I think you will find a big price difference the two. Do some quick measuring and see what fits. I went with a 40 gal standard unit.

Greg
"If I can't fix it, I can screw it up so bad no one else can either."
yakima4$
Posts: 83
Joined: Tue Oct 20, 2015 11:02 pm

Buy a standard. Install a pan, run out pressure relief line and pan drain separate through skirting/foundation
cajunla83
Posts: 55
Joined: Thu Feb 06, 2014 8:24 pm

Went to lowes


389 for 40 gal mobile home
359 for 40 standard

I bought a 50 standard for 389

Got home and dummy me like a morron didn't measure. I couldn't get it into the space.

So I went back and tried to get a 50 gal tall skinny one. Out of stock.

Got a 40 gal standard skinny

Installed it and dummy me picked up the wrong size shut off valve.

I've got to go out of town tomorrow for work so I just straight piped it for now so the family will have hot water.

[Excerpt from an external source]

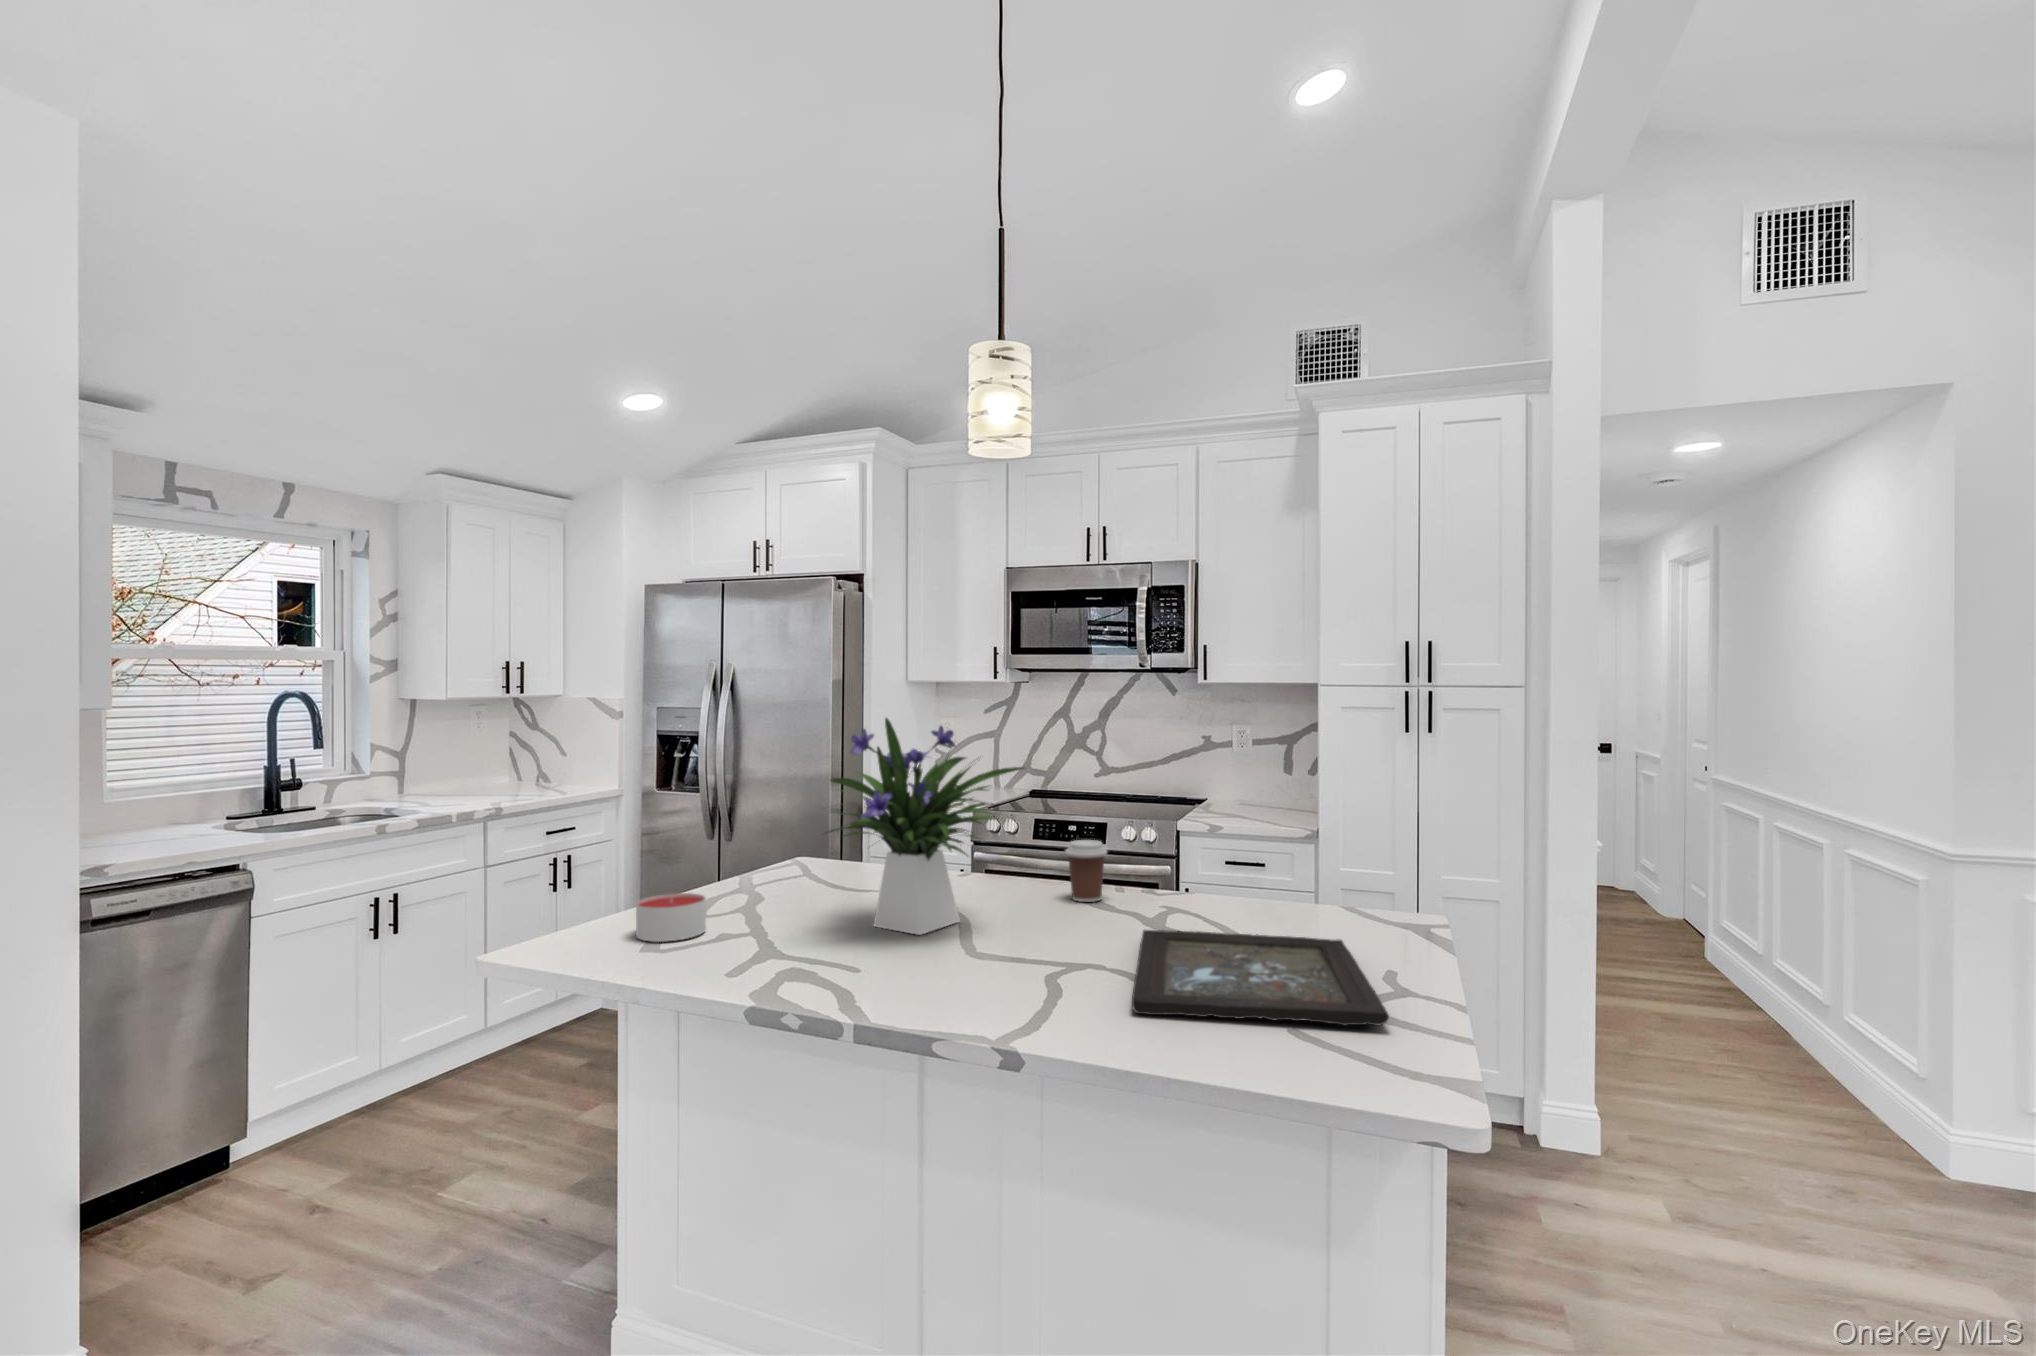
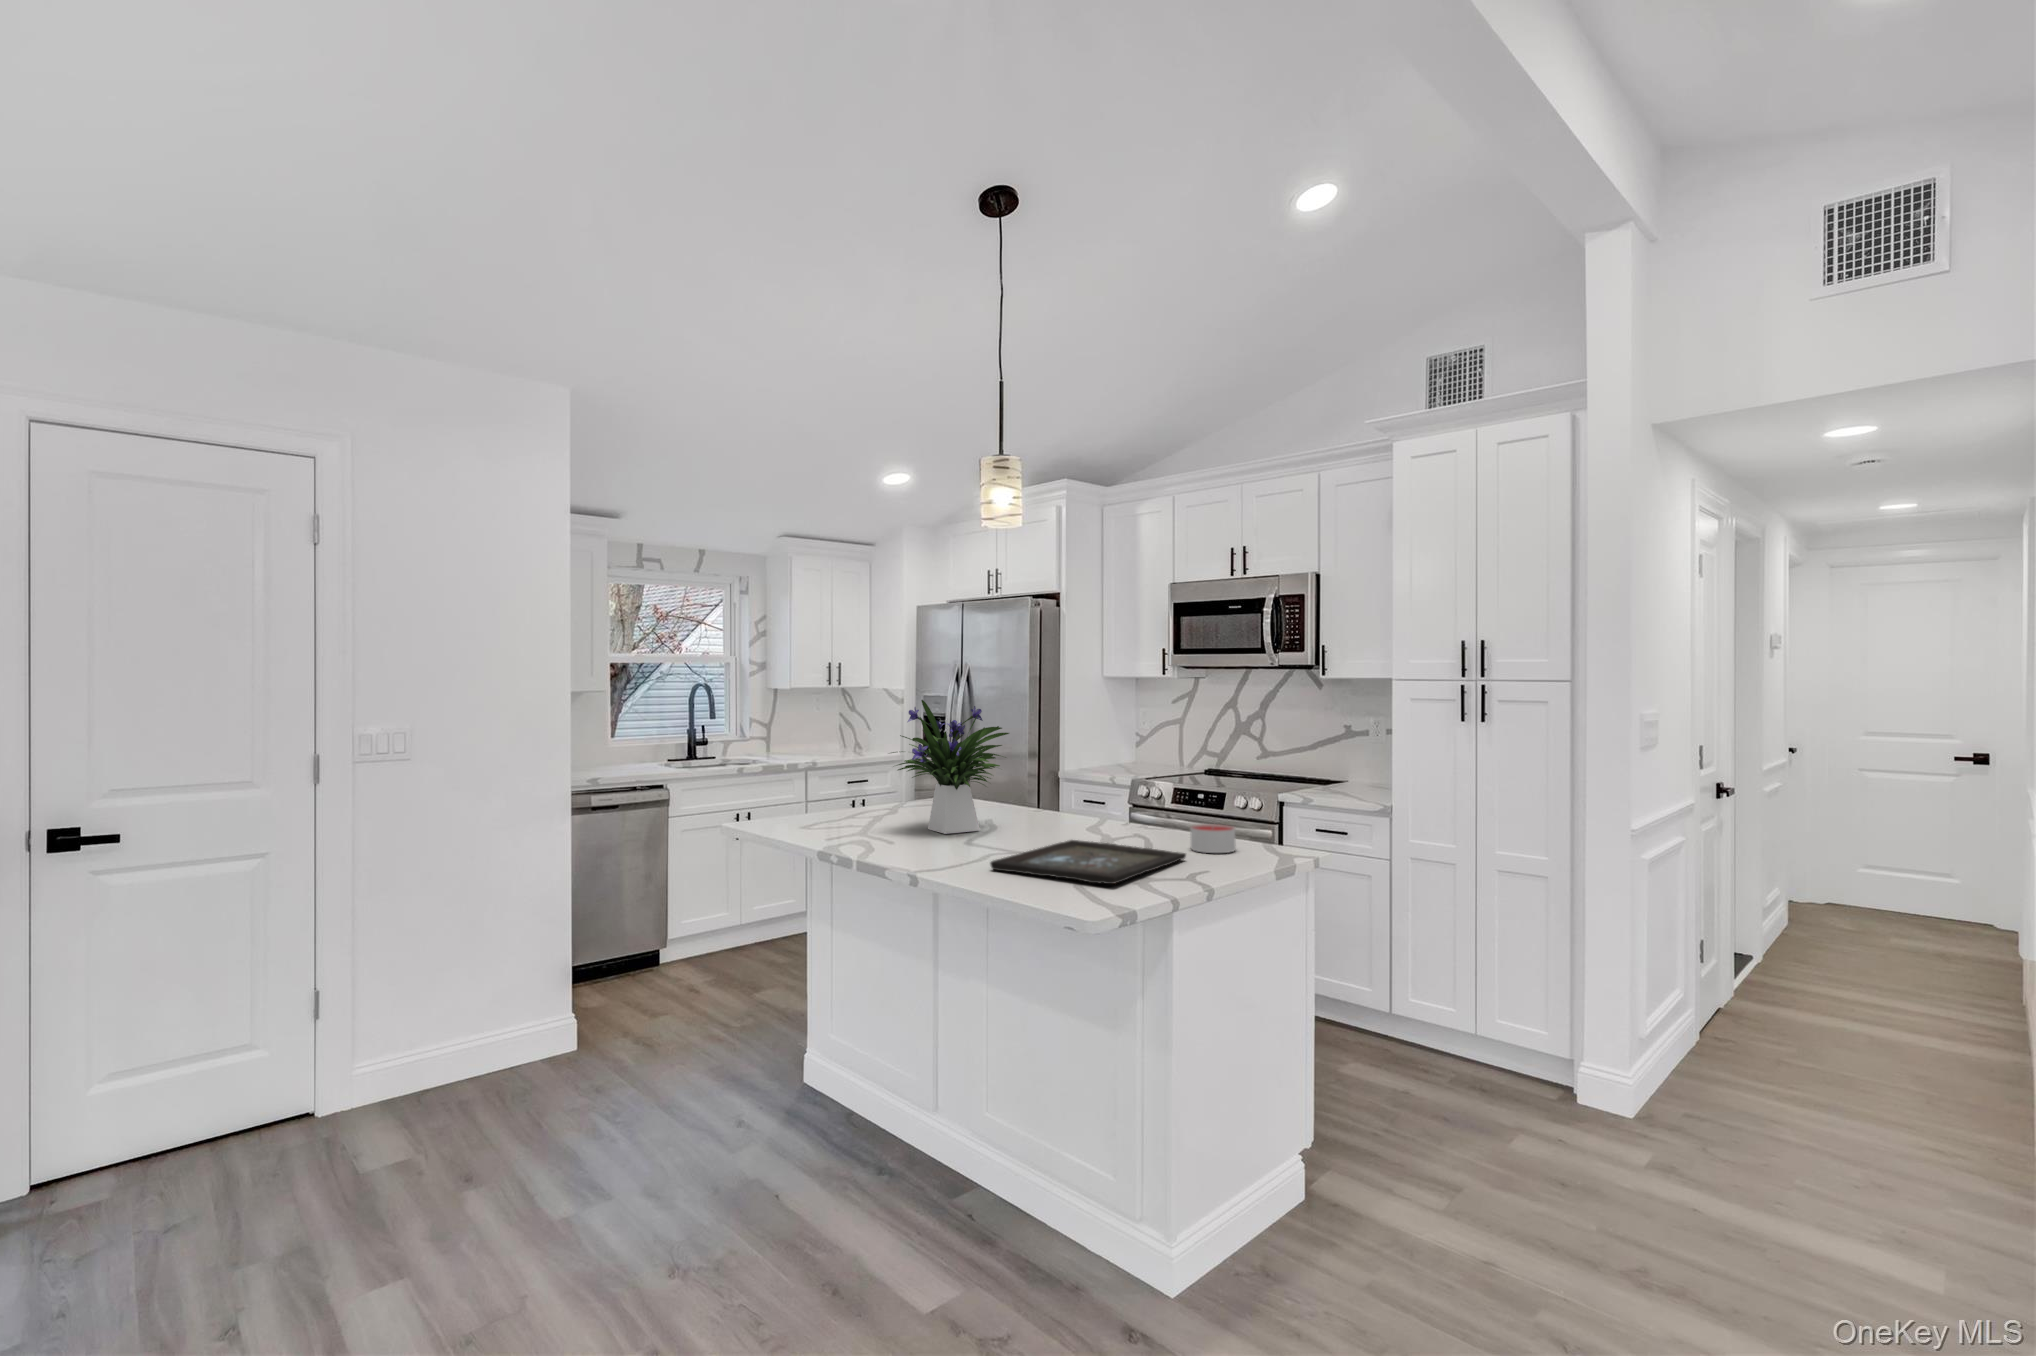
coffee cup: present [1065,840,1107,902] -> none [1068,787,1097,829]
candle: present [636,893,706,942] -> present [1190,824,1236,853]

Luckily all the subfloor (plywood not particle board) has dried out nicely.
Steve-WA
Posts: 180
Joined: Thu Mar 15, 2012 11:04 am
Location: Western Washington, Puget Sound

You found out my criteria the hard way: it ain't price, it's what'll fit. I also have a hard time finding pans small enough;, no strike that. I have never found pans small enough
yakima4$
Posts: 83
Joined: Tue Oct 20, 2015 11:02 pm

Regarding water heater pans.
If you are unable find a pan that fits use shower pan lining material or TPO/EPDM roofing material.
Above materials are all durable. Drill hole for drain in bottom of material and use a 3/4 inch MIP PVC adapter with lock nut and bushing.
Fasten pan material aprox three inches up sidewalls (tack/staple) around back, slide water heater in and then tack up front.
You may need to slice/drill holes for water lines. Just caulk around those.
Remember, this is a non pressurized drain and the water/leak will take the path of least resistance.
Pans fit on 90% of jobs. If you own a park that is mostly pre HUD stock/homes then using a rubber membrane as listed above is probably the only way to go.